* [Exercise]
Reproduce all of the data below with no changes.
(Input material)
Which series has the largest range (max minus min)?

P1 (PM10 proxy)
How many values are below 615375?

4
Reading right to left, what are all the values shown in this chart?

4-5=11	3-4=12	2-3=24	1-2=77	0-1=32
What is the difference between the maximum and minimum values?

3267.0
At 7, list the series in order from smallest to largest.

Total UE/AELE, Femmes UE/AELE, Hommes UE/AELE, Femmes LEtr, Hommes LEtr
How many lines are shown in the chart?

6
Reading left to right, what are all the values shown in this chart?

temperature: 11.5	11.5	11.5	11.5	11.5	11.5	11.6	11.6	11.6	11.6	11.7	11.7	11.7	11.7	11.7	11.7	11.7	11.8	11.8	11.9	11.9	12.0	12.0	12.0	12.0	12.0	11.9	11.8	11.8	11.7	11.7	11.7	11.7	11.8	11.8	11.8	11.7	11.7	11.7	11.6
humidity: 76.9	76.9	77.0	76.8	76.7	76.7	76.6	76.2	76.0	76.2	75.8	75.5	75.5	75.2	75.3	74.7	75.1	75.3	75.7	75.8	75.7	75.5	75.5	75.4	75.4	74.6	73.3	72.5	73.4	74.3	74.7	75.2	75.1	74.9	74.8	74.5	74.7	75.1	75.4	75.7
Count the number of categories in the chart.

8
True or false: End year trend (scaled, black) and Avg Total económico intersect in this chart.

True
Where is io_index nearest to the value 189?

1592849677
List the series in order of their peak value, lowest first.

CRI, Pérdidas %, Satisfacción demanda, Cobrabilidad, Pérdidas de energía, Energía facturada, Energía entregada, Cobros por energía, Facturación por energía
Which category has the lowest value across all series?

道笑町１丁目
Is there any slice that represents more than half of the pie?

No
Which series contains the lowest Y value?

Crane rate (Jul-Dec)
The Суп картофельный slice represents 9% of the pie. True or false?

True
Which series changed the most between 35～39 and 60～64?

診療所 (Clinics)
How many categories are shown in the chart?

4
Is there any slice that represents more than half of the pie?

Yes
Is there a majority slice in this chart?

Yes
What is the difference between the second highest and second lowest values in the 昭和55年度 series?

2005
(End Input material)
* [Exercise response]
Which series has the largest range (max minus min)?

P1 (PM10 proxy)
How many values are below 615375?

4
Reading right to left, what are all the values shown in this chart?

4-5=11	3-4=12	2-3=24	1-2=77	0-1=32
What is the difference between the maximum and minimum values?

3267.0
At 7, list the series in order from smallest to largest.

Total UE/AELE, Femmes UE/AELE, Hommes UE/AELE, Femmes LEtr, Hommes LEtr
How many lines are shown in the chart?

6
Reading left to right, what are all the values shown in this chart?

temperature: 11.5	11.5	11.5	11.5	11.5	11.5	11.6	11.6	11.6	11.6	11.7	11.7	11.7	11.7	11.7	11.7	11.7	11.8	11.8	11.9	11.9	12.0	12.0	12.0	12.0	12.0	11.9	11.8	11.8	11.7	11.7	11.7	11.7	11.8	11.8	11.8	11.7	11.7	11.7	11.6
humidity: 76.9	76.9	77.0	76.8	76.7	76.7	76.6	76.2	76.0	76.2	75.8	75.5	75.5	75.2	75.3	74.7	75.1	75.3	75.7	75.8	75.7	75.5	75.5	75.4	75.4	74.6	73.3	72.5	73.4	74.3	74.7	75.2	75.1	74.9	74.8	74.5	74.7	75.1	75.4	75.7
Count the number of categories in the chart.

8
True or false: End year trend (scaled, black) and Avg Total económico intersect in this chart.

True
Where is io_index nearest to the value 189?

1592849677
List the series in order of their peak value, lowest first.

CRI, Pérdidas %, Satisfacción demanda, Cobrabilidad, Pérdidas de energía, Energía facturada, Energía entregada, Cobros por energía, Facturación por energía
Which category has the lowest value across all series?

道笑町１丁目
Is there any slice that represents more than half of the pie?

No
Which series contains the lowest Y value?

Crane rate (Jul-Dec)
The Суп картофельный slice represents 9% of the pie. True or false?

True
Which series changed the most between 35～39 and 60～64?

診療所 (Clinics)
How many categories are shown in the chart?

4
Is there any slice that represents more than half of the pie?

Yes
Is there a majority slice in this chart?

Yes
What is the difference between the second highest and second lowest values in the 昭和55年度 series?

2005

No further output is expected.